It’s been some time now since Nathan Marz wrote the first Lambda Architecture post. What has happened since then? How has the community reacted to such a concept? What are the architectural trends in the Big Data space, as well as the challenges and remaining problems?
Big Data: Batch processing-only
Despite the attractiveness of a dual batch / real-time architecture, there exists a wide variety of problems in Big Data for which a batch layer is good enough, and I think it will continue to be so.
The consolidated adoption of Hadoop, together with the dramatic improvement of its available tools, makes it today often the main architectural requirement for solving many Big Data challenges. With SQL-on-Hadoop tools such as Impala or Apache Drill it is no longer the case that data entering Hadoop is not rapidly actionable. Operational applications – e.g. involving recommendations, long-history analytics, client segmentation – benefit from a richer ecosystem, resulting in shorter development cycles; as well as improved hardware with better underlying software – therefore shorter batch cycle times. More frameworks to choose (Spark, Stratosphere) and future paradigms like Tez (remember Dryad?) complete the batch-processing scenario.
(The story of Spiderio’s architectural evolution came into my mind, switching from real-time to batch at some point.)

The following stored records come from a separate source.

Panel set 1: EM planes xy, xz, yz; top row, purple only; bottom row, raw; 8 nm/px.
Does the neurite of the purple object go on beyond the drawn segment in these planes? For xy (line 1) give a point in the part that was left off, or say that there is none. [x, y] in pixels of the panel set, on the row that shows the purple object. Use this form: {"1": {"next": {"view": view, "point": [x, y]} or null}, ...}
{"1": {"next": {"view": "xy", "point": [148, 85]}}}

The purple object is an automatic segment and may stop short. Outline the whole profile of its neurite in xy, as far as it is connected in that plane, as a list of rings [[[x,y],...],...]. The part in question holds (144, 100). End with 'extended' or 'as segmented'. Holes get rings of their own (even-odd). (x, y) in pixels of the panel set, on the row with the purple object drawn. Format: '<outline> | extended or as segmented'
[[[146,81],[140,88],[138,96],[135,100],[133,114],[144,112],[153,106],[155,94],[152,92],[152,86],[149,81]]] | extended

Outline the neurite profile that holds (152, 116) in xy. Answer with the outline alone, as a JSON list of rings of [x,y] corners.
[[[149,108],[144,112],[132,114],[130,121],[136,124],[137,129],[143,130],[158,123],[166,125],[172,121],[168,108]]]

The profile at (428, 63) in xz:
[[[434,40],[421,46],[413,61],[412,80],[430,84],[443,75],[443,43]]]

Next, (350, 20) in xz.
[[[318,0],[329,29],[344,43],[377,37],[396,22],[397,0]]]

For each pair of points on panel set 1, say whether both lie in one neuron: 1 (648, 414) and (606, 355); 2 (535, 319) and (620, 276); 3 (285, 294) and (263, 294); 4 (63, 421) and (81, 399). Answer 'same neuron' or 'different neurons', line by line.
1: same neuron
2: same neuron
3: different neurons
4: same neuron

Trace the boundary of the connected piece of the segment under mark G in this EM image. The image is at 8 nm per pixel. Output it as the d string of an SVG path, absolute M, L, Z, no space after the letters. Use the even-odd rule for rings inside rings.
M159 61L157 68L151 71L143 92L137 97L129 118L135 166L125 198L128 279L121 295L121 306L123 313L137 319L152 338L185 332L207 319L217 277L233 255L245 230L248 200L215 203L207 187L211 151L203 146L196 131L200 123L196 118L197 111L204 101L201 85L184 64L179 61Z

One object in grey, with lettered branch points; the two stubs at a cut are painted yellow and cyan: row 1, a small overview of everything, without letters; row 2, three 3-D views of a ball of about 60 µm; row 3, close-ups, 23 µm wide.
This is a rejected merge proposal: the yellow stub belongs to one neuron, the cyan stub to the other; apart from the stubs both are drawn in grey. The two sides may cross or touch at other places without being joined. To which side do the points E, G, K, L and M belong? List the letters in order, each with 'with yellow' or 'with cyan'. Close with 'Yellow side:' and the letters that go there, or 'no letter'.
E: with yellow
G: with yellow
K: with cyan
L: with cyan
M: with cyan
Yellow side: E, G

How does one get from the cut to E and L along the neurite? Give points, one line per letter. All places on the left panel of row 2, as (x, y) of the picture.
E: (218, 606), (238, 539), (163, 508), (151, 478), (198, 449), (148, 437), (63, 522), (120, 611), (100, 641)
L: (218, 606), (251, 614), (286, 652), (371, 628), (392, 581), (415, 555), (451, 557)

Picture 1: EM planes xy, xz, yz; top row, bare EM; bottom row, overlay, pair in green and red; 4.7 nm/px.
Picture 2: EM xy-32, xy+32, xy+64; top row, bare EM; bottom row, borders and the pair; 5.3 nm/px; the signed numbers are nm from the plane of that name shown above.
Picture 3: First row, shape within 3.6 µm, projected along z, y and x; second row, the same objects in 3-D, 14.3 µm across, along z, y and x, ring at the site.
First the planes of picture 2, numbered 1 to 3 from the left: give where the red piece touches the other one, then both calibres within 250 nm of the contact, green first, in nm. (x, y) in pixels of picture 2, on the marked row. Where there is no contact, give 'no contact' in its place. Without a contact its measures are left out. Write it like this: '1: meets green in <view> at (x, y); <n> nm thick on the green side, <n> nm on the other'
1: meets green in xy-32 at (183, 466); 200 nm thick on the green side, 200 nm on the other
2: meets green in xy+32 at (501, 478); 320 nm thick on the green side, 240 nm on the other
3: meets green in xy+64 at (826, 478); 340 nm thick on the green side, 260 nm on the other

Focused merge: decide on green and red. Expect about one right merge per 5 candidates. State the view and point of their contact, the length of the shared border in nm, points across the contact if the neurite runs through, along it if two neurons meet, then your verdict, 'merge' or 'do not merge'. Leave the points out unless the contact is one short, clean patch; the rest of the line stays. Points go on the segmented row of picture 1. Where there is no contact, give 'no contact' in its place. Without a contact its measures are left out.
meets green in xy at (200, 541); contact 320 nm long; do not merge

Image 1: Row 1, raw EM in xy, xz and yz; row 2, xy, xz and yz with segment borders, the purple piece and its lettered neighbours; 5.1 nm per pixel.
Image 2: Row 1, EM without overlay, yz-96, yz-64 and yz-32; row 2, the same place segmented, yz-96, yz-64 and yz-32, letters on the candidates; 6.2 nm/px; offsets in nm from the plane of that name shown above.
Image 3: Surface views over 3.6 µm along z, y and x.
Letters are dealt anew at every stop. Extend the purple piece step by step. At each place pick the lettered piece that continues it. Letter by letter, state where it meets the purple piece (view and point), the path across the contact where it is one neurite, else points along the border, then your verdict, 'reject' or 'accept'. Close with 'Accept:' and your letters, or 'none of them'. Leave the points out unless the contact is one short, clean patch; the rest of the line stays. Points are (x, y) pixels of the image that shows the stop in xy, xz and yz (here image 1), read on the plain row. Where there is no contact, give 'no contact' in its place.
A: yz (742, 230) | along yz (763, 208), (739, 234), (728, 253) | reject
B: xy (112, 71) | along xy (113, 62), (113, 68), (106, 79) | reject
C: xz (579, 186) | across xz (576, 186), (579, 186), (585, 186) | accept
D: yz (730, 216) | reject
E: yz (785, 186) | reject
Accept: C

Big Data: Real-time processing-only
Targeted to businesses where real-time is crucial, we are starting to see interesting real-time solutions such as Druid. Stream processing and NoSQL-centric solutions remain a trend (remember Facebook’s move to HBase?). Storm improved its default API by adding Trident, which adds exactly-once semantics – and Google announced Millwheel, which, as usual, seems to take the state-of-the-art one step further. Add Spark Streaming to the mix.
Still challenging to think about the human fault-tolerancy guarantees of such systems, their complexity and their overall price. And interesting to see how they kind of meet in the middle, incorporating batch storage / indexing sometimes as part of their architecture.
“Unified” Lambda Architectures
What seemed once impossible, is starting to be achieved: developing Lambda Architectures using a “unified” framework which makes the same code available to both the real-time and batch layer, and combines the results of both layers transparently. Two tools are in the scope for achieving that:
- Summingbird: Based on “monoids”, supporting Hadoop and Storm as backing infrastructure. Used at Twitter with “Manhattan” as read-only store and Memcached as “real-time” store.
- Lambdoop: Based on user-defined “operations”, Avro schemas, supports Hadoop and Storm as backing infrastructure and uses HBase as batch store and Redis as real-time store.
With Lambdoop not yet released and Summingbird being a very recent release, the usefulness of these frameworks is yet to be seen. It might be the case that they are too complex or restrictive, or that they evolve naturally into something very usable. By now the kind of operations that one can implement using these frameworks seem somehow restricted by the nature of the frameworks themselves, and the final data serving one can expect is restricted to pure key/value serving.
“Free” Lambda Architectures
What still seems to me the most common case of Lambda Architecture, is a “literal” implementation of it where each layer operates independently and results are merged depending on the business nature.
When things like complex documents and search-engines come into play, it becomes harder to reason about an hypothetic “unified” framework that would provide the guarantees and semantics of a batch-processing layer and the immediateness of a speed layer. The guys at Trovit made their system coordinate a batch and speed layer using Zookeeper.
As another example, at Datasalt we implemented analytics for Ad Networks using Splout SQL as the batch read-only datastore. This allows us to precalculate less things and calculate real-time aggregations on-the-fly i.e. ad-hoc drill-downs. Tied with Splout, it is very easy to deploy a real-time SQL layer that compliments it using well-proven technologies such as MySQL, keeping in mind that the hardest problems are already solved by the batch layer.
I also remember the guys at GameDuell somehow managed to mix Hadoop and VoltDB bi-directionally with quick, few-minutes model re-calculations.
With things like Yahoo’s Storm-Hadoop for YARN, and Big Data tools being nowadays easier and easier to install and manage (e.g. Cloudera Manager or Apache Ambari making life much easier) it will become less of a pain to deploy an open-source Big Data architecture, implement batch-processing and colocate it with real-time processing. What’s more, as stated, many cases will still be easily solvable just by batch processing. And as we have seen, newer real-time processing frameworks may already provide re-indexing / re-processing semantics underneath.
Because of the many possible use cases, data natures and serving requirements, it is unclear to me whether frameworks like Summingbird or Lambdoop will be key to implementing Lambda Architectures. But who knows, maybe the best is yet to come!